ACTIVITY:
Keep the pictures out of your copy. Transcribe the records below exactly.
----- MATERIAL FOR THIS TASK -----
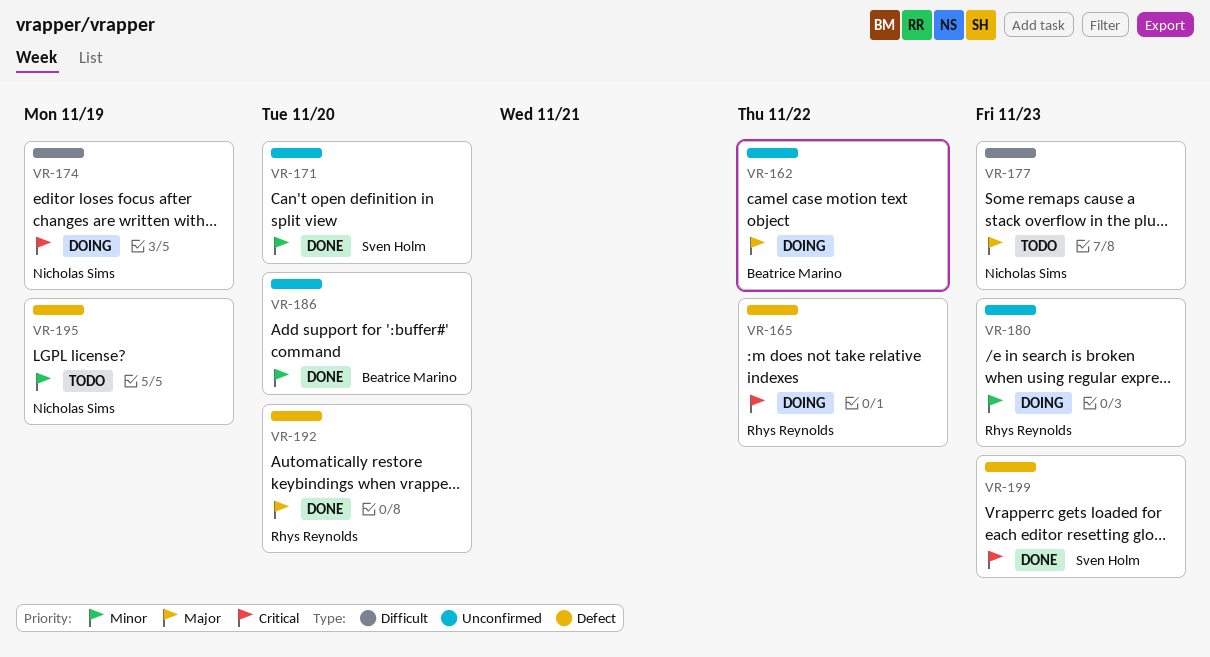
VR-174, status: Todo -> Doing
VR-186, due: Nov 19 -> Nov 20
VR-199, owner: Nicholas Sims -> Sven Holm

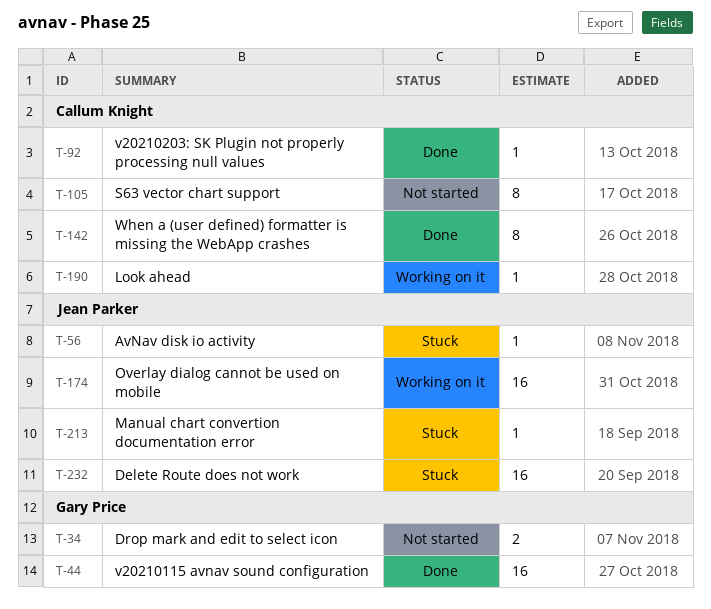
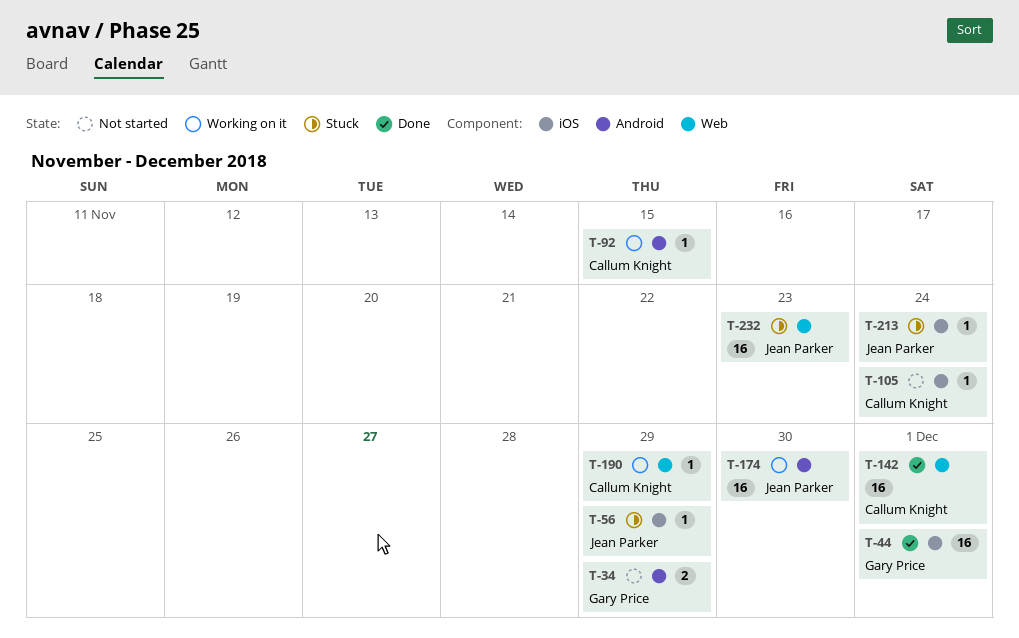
T-92, status: Done -> Working on it
T-105, estimate: 8 -> 1
T-142, estimate: 8 -> 16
-----
COMPLETED TASK:
VR-174, status: Todo -> Doing
VR-186, due: Nov 19 -> Nov 20
VR-199, owner: Nicholas Sims -> Sven Holm

T-92, status: Done -> Working on it
T-105, estimate: 8 -> 1
T-142, estimate: 8 -> 16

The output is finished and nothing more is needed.